He said problems with Mexican production caused shortages and helped prices skyrocket to more than $40 in February.
The prices remained high into March as Texas growers experienced problems with their growing season as well, Pazderski said.
Williams Farms LLC, Marion, N.Y., which grows in the Finger Lakes region, plans to begin its harvesting Labor Day.
“Our crop is looking pretty decent,” John Williams, partner, said in early July. “I know some areas were hurt with some wind and water, but our onions look good.”
Williams said most New York growers finished shipping out of storage when the market soared to levels exceeding $20-25.
He said the western deal, which controls the onion market, ran light last year.
Harvesting of New York-grown potatoes normally starts around Labor Day.
Early production can start at the end of August.
One of Williams Farms’ growers planted some early varieties that are expected to start harvesting during the end of July and early August, Williams said.

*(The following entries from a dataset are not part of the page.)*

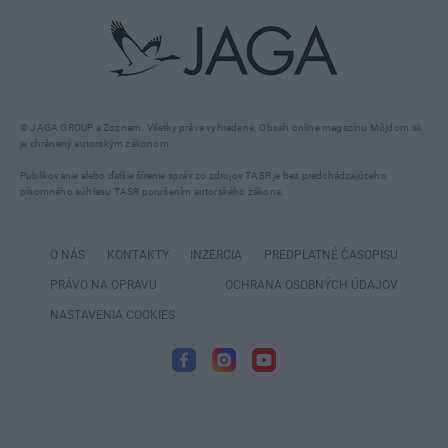
© JAGA GROUP a Zoznam. Všetky práva vyhradené. Obsah online magazínu Môjdom.sk
je chránený autorským zákonom.
Publikovanie alebo ďalšie šírenie správ zo zdrojov TASR je bez predchádzajúceho
písomného súhlasu TASR porušením autorského zákona.
O NÁS
KONTAKTY
INZERCIA
PREDPLATNÉ ČASOPISU
PRÁVO NA OPRAVU
OCHRANA OSOBNÝCH ÚDAJOV
NASTAVENIA COOKIES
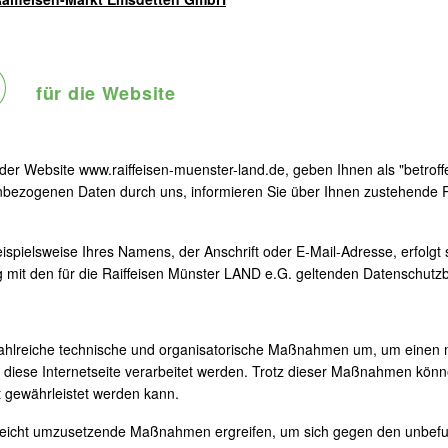
für die Website
 der Website www.raiffeisen-muenster-land.de, geben Ihnen als "betrof
nbezogenen Daten durch uns, informieren Sie über Ihnen zustehende 
pielsweise Ihres Namens, der Anschrift oder E-Mail-Adresse, erfolgt s
mit den für die Raiffeisen Münster LAND e.G. geltenden Datenschut
ir zahlreiche technische und organisatorische Maßnahmen um, um einen
diese Internetseite verarbeitet werden. Trotz dieser Maßnahmen könne
t gewährleistet werden kann.
eicht umzusetzende Maßnahmen ergreifen, um sich gegen den unbefugt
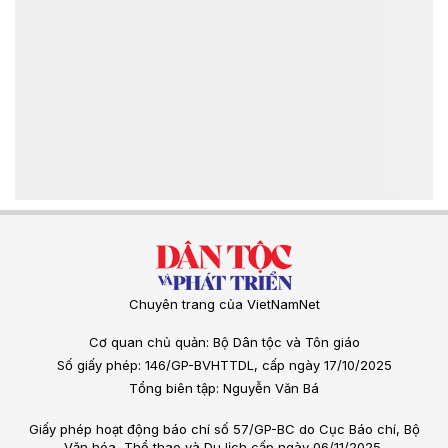
Chuyên trang của VietNamNet
Cơ quan chủ quản: Bộ Dân tộc và Tôn giáo
Số giấy phép: 146/GP-BVHTTDL, cấp ngày 17/10/2025
Tổng biên tập: Nguyễn Văn Bá
Giấy phép hoạt động báo chí số 57/GP-BC do Cục Báo chí, Bộ
Văn hóa, Thể thao và Du lịch cấp ngày 06/11/2025.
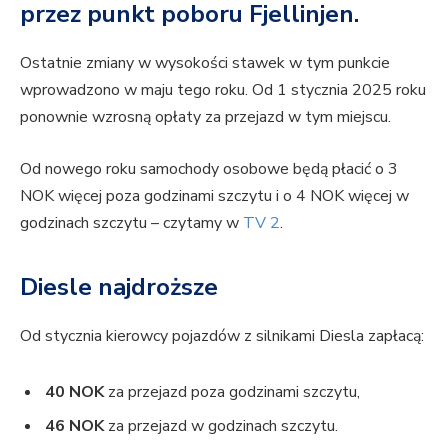
przez punkt poboru Fjellinjen.
Ostatnie zmiany w wysokości stawek w tym punkcie
wprowadzono w maju tego roku. Od 1 stycznia 2025 roku
ponownie wzrosną opłaty za przejazd w tym miejscu.
Od nowego roku samochody osobowe będą płacić o 3
NOK więcej poza godzinami szczytu i o 4 NOK więcej w
godzinach szczytu – czytamy w
TV 2
.
Diesle najdroższe
Od stycznia kierowcy pojazdów z silnikami Diesla zapłacą:
40 NOK
za przejazd poza godzinami szczytu,
46 NOK
za przejazd w godzinach szczytu.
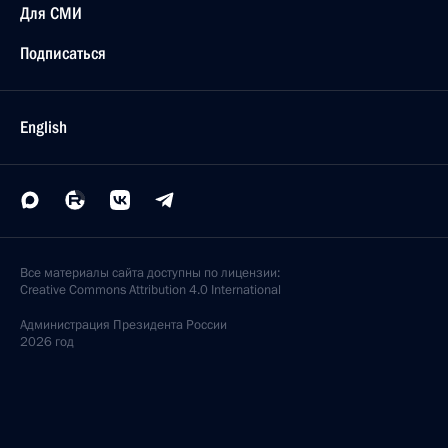
Для СМИ
Подписаться
English
Все материалы сайта доступны по лицензии:
Creative Commons Attribution 4.0 International
Администрация
Президента России
2026 год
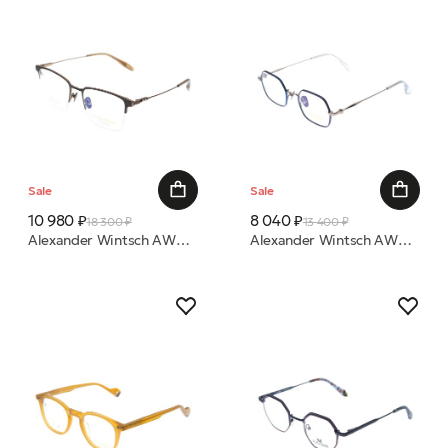
Sale
Sale
10 980 ₽
8 040 ₽
18 300 ₽
13 400 ₽
Alexander Wintsch AW6187 C3 53/21 (Р)оправа
Alexander Wintsch AW6177A C2 46/21 (Р)оправа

Weather during the May seeding was warm and a little too dry but shouldn’t harm the potatoes, Williams said.
Williams said he now worries about disease after June’s excessive rain.
While fall prices usually remain low, they normally firm up as the weather turns cold, he said.
Williams, which grows on 250 acres, increased its acreage by 40 acres this season and Williams expects to ship 250 loads this season.
While planting begins in May, Torrey Farms Inc., Elba, N.Y., usually begins its potato harvesting in late September and early October, with packing beginning in early November.
Maureen Marshall, vice president, said prices earlier in the season were low.
New York has a niche market with its white-skinned and high-flavor muck potatoes that are grown in black organic soil, Marshall said.
Harvesting for the state’s potatoes normally finishes by mid-October with shippers shipping storage potatoes through June.